The present invention relates to ceiling fans, and more specifically, to a motor rotor and outer shell mounting structure for ceiling fan, which enables the rotor to be quickly and accurately positioned in the outer shell.
A regular ceiling fan motor, as shown in FIG. 1, is generally comprised of an outer shell C, a stator B, and a rotor A. The outer shell C is comprised of a top cover shell and a bottom cover shell. The top cover shell and bottom cover shell of the outer shell C are respectively formed of a metal sheet by stamping. The rotor A is mounted in the outer shell C and fixedly fastened to respective mounting holes C3 of the outer shell C by tie screws D. The stator B is mounted in the stator A inside the outer shell C with its center shaft extended out of the top and bottom center axle hole C1 of the outer shell C. The matching precision of the rotor A and the stator B is subject to the distance between the central axis of the center axle holes C1 and the periphery C2 of the outer shell C. In order to achieve high precision, the outer diameter A1 and inner diameter A2 of the rotor A must be properly trimmed by means of the application of a CNC (computer numerical control). This processing process takes much time, and greatly increases the manufacturing cost of the ceiling fan motor. Further, because the mounting holes C3 are flat holes directly; cut in the outer shell C, the formation of the mounting holes C3 weakens the structural strength of the outer shell C. When tightening up the tie screws D, the outer shell C may be forced to deform, affecting the precision of the positioning of the rotor A and stator B in the outer shell C. A impact may also causes the outer shell C to deform.

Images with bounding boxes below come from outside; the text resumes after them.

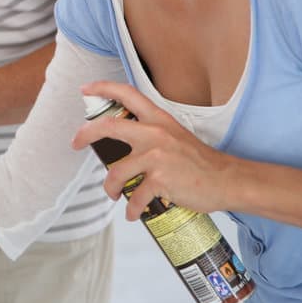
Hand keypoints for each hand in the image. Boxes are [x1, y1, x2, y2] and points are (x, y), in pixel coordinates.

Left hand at [71, 81, 235, 220]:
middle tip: (75, 143)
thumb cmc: (200, 161)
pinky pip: (136, 197)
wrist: (226, 180)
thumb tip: (124, 142)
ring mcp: (157, 157)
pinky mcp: (161, 180)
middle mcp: (155, 133)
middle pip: (108, 127)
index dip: (103, 88)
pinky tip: (133, 214)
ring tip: (113, 194)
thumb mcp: (175, 135)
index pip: (128, 94)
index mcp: (158, 119)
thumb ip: (151, 133)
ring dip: (110, 187)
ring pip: (116, 172)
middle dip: (85, 134)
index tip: (85, 89)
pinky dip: (131, 209)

It is one object of the present invention to provide a motor rotor and outer shell mounting structure for ceiling fan, which eliminates the aforesaid drawbacks. According to one aspect of the present invention, the motor rotor and outer shell mounting structure for ceiling fan comprises an outer shell, a stator mounted in the outer shell, and a rotor mounted in the outer shell around the stator for synchronous rotation with the outer shell. The outer shell has inner mounting blocks and outer recessed portions and through holes through the mounting blocks and the recessed portions. The stator has a center shaft extended out of top center axle hole and bottom center axle hole of the outer shell. The rotor has flanged top mounting posts and flanged bottom mounting posts respectively positioned on the mounting blocks and fixedly secured thereto by screws. According to another aspect of the present invention, the flanged top mounting posts and flanged bottom mounting posts each have an axially extended positioning protrusion (flange), and the outer shell has positioning slots adapted to receive the positioning protrusion of each of the flanged top mounting posts and flanged bottom mounting posts for quick positioning of the rotor in the outer shell. According to another aspect of the present invention, the mounting blocks are formed with the recessed portions on the outer shell by stamping, and the formation of the mounting blocks and the recessed portions greatly reinforce the structural strength of the outer shell against deformation.